***** TEXT SEGMENT *****
When I got off the phone with Karen Rogers a few weeks ago, I began to sense there was something different about Carson City. I was making long-distance calls from Washington state, trying to rent a house in what was soon to be my new home. The house she was renting was already spoken for, however. Simple answer, time to get on to the next classified ad.
But somehow the failed transaction turned into a 20-minute conversation, much of it about her love for this place.
Karen first came here in 1981 with her husband. They'd flown into Reno and were on their way to a resort in Lake Tahoe.
The bus stopped in Carson City for only a few moments to pick up passengers at the Ormsby House Hotel/Casino.
She looked around and a feeling of serenity came over her.
"I want to live here," she told her husband.
They moved here the next year and she never left.
"It just felt like home," she said. "I still feel it today."
I think I understand what she's talking about.
In my short time here, that feeling has settled over me often. It happens when I'm looking up at the snowy mountains or talking to someone in the checkout lane at the grocery store. And it happens with nearly each new person I meet.
I am the newest Barry at the Appeal, and you may be wondering what it all means to you, if anything.
Short answer, it means you've got a new editor to train.
It's an assignment I hope you'll take to heart, because there's a lot at stake.
The Nevada Appeal has been around since 1865, and has served its readers admirably. I'm not planning to be the first editor to mess it up.
Fortunately, the previous Barry (Smith) set a good example. There are very few editors in the country these days who get to inherit papers with a growing circulation, but that's the situation at the Appeal.
***** DATA SUPPLIED *****
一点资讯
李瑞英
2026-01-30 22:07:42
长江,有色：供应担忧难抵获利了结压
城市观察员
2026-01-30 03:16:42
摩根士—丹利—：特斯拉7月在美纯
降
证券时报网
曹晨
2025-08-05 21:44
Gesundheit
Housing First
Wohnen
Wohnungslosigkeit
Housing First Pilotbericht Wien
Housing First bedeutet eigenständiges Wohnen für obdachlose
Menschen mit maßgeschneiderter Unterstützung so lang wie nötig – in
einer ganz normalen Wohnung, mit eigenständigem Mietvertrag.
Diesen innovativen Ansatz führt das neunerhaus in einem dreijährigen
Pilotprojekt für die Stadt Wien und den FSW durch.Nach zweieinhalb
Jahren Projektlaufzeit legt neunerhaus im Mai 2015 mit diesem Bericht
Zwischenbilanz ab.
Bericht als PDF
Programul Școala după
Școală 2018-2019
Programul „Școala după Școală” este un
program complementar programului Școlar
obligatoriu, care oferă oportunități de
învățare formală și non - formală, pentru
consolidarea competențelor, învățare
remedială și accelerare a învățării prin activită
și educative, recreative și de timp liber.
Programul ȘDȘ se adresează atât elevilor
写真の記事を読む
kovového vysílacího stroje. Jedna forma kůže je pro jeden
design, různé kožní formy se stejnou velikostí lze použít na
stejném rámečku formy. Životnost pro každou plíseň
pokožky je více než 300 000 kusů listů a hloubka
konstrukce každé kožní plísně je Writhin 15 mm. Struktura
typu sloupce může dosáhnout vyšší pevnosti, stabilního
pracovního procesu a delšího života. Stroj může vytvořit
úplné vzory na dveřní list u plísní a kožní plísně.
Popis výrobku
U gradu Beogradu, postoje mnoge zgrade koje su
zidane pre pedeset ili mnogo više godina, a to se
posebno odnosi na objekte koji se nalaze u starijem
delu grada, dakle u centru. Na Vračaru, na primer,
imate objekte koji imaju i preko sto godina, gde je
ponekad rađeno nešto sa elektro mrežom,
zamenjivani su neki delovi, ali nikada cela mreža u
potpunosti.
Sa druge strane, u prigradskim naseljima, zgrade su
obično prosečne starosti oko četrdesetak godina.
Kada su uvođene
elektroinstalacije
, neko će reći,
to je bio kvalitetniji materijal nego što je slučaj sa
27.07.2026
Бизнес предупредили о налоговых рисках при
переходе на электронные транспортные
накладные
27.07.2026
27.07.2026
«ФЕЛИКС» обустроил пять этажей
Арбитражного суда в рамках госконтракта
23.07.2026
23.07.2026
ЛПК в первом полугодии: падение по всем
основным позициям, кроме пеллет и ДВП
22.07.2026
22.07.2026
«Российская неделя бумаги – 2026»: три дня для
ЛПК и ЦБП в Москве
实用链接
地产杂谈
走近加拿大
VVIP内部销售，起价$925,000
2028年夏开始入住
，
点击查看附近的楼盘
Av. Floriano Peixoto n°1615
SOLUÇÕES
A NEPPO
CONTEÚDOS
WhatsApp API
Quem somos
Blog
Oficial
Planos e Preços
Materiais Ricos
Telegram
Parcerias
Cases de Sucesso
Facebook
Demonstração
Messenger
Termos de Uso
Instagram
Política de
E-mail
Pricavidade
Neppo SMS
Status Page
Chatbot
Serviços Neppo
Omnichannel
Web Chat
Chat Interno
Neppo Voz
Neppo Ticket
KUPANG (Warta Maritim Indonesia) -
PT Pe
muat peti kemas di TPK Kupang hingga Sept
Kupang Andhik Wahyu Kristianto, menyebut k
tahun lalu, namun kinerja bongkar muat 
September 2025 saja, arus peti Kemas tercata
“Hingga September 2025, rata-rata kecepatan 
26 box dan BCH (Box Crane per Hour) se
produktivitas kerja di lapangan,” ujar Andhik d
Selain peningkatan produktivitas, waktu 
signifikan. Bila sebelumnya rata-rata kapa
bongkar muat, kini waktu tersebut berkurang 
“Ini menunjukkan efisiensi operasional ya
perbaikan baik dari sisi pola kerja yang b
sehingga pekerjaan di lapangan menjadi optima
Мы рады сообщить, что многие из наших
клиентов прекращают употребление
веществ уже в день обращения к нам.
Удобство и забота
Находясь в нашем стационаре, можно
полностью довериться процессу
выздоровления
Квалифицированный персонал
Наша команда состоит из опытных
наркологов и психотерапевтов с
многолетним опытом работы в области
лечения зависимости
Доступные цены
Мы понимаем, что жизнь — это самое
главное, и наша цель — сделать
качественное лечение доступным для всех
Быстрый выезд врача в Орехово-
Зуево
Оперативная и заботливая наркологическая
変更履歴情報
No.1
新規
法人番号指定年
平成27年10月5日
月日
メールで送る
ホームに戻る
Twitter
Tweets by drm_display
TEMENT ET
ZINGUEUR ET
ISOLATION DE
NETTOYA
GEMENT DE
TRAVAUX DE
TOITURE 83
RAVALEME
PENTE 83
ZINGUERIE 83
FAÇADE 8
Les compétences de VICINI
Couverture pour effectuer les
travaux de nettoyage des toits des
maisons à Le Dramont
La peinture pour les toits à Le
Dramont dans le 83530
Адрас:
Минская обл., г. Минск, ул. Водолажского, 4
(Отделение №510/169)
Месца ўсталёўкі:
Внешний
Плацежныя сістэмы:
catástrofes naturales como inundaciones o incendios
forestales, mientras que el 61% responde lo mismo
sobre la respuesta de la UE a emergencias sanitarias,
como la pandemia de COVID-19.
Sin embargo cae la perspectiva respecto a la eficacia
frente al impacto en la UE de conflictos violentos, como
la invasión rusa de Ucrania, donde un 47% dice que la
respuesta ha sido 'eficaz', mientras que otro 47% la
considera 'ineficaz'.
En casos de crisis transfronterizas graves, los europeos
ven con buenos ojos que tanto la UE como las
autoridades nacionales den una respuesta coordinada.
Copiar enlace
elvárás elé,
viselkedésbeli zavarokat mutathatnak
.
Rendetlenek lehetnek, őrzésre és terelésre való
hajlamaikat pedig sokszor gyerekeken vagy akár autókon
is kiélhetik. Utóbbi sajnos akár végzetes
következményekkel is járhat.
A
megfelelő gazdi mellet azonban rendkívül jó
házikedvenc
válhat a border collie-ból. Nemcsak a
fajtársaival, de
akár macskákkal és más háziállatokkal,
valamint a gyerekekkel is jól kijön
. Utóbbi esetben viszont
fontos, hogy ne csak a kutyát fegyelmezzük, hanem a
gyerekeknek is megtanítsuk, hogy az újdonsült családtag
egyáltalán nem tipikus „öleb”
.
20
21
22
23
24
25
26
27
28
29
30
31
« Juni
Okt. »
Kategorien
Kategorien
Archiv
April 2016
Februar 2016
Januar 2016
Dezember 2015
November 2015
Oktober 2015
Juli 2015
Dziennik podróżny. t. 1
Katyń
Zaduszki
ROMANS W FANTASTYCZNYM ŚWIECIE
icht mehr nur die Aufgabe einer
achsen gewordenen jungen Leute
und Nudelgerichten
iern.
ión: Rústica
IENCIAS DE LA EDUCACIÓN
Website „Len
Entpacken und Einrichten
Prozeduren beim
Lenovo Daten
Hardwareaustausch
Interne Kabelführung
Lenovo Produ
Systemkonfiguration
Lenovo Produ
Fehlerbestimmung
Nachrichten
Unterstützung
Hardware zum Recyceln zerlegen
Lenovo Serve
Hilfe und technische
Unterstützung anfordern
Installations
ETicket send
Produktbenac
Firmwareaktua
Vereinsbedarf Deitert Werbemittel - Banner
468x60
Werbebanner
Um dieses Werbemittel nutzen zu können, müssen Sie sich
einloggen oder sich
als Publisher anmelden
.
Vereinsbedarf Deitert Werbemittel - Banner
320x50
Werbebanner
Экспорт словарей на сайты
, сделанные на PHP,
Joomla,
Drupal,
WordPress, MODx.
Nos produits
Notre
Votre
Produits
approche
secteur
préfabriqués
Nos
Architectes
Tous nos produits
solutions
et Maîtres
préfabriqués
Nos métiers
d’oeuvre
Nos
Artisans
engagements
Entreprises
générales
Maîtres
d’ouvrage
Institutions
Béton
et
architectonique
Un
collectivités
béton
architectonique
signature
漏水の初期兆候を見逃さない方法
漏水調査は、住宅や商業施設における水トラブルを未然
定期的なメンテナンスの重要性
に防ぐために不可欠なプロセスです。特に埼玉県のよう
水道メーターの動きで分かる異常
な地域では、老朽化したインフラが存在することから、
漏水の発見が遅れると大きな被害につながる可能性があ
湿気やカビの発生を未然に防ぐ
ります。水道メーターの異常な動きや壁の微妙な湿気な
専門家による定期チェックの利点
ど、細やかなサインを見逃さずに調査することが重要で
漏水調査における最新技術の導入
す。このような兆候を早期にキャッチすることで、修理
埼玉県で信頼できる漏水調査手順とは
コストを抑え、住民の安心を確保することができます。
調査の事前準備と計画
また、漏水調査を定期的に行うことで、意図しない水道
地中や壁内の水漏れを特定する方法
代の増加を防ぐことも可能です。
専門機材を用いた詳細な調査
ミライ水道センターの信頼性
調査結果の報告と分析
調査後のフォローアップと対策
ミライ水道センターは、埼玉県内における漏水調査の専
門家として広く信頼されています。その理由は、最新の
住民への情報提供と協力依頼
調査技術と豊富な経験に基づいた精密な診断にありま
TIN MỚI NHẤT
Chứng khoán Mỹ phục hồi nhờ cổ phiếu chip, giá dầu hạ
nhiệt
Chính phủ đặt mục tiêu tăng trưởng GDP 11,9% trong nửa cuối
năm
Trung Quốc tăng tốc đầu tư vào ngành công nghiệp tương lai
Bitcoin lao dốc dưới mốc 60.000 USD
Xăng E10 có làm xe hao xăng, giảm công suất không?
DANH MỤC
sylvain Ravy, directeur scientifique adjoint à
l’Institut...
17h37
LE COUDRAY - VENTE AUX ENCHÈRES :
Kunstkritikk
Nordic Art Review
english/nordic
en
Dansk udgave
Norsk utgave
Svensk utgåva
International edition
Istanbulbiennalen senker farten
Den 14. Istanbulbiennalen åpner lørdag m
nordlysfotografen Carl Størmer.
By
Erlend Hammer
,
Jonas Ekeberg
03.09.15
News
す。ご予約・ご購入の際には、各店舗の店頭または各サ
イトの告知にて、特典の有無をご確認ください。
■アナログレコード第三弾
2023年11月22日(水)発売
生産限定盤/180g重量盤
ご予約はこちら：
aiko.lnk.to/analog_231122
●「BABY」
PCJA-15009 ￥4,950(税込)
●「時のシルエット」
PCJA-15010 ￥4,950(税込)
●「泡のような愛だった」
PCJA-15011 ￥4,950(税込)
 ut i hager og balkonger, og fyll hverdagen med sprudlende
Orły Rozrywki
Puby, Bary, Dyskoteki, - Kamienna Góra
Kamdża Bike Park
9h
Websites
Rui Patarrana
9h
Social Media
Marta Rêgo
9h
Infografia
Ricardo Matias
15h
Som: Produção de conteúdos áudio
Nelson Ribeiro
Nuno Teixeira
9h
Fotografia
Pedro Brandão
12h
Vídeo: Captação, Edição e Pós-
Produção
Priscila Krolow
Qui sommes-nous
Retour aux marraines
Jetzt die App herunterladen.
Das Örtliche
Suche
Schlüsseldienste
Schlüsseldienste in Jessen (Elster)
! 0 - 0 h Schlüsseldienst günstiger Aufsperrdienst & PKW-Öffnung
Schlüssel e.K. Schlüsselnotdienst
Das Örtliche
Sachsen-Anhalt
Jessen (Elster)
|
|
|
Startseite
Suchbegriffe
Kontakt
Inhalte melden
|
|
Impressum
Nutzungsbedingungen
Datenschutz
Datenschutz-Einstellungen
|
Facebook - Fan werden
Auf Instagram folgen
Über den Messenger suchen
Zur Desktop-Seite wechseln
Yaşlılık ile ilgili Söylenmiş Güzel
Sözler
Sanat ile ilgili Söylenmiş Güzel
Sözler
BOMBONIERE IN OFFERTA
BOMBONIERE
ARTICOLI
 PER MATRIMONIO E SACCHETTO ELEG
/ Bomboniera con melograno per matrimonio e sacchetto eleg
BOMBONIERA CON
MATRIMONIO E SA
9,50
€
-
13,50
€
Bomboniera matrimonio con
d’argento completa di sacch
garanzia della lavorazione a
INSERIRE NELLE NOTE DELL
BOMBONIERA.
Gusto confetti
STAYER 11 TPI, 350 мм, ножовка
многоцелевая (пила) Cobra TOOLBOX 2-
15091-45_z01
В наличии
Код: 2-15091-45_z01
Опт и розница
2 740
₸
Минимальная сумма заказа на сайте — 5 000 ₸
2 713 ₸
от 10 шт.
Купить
*****
## PROBLEMS TO WORK ON
[A] List the geographic place names (cities, states, and lakes) that appear in the column about moving to Carson City. Leave out the names of businesses and newspapers.
[B] Continue the column about moving to Carson City from its last sentence.

## ANSWERS TO EACH TASK
[A] Carson City, Washington state, Reno, Lake Tahoe

[B]
So, in some ways, if you hardly notice me at all it would mean I'm not doing too badly.
My predecessor left some wise words in his last column, specifically his motto, "If it happens in Carson City, it ought to be in the Appeal."
I think I'll borrow that.
But, if I haven't mentioned this already, I'm going to need your help.
I'm going to need your help in telling us what kinds of stories we should be covering. To tell me when we mess up.
You can even tell me what you think of newcomers. I've developed a thick skin over the years.
But you can be sure that job No. 1 will continue to be to put out a local paper that's useful, entertaining and fun to read.
We'll continue to ask the tough questions and hold our leaders accountable. We'll be fair and accurate, and we'll get you the news before anyone else does.
That would be a tall order, if the staff here hadn't already been doing it long before I arrived.
So my invitation to you is to drop me an e-mail, or give me a call. Stop by and visit. In fact, if you're one of the first five people to do so, you just might get a free lunch on the Appeal's dime.
It's your newspaper, after all.
-- Barry Ginter is editor of the Nevada Appeal. Contact him at editor@nevadaappeal.com or 881-1221.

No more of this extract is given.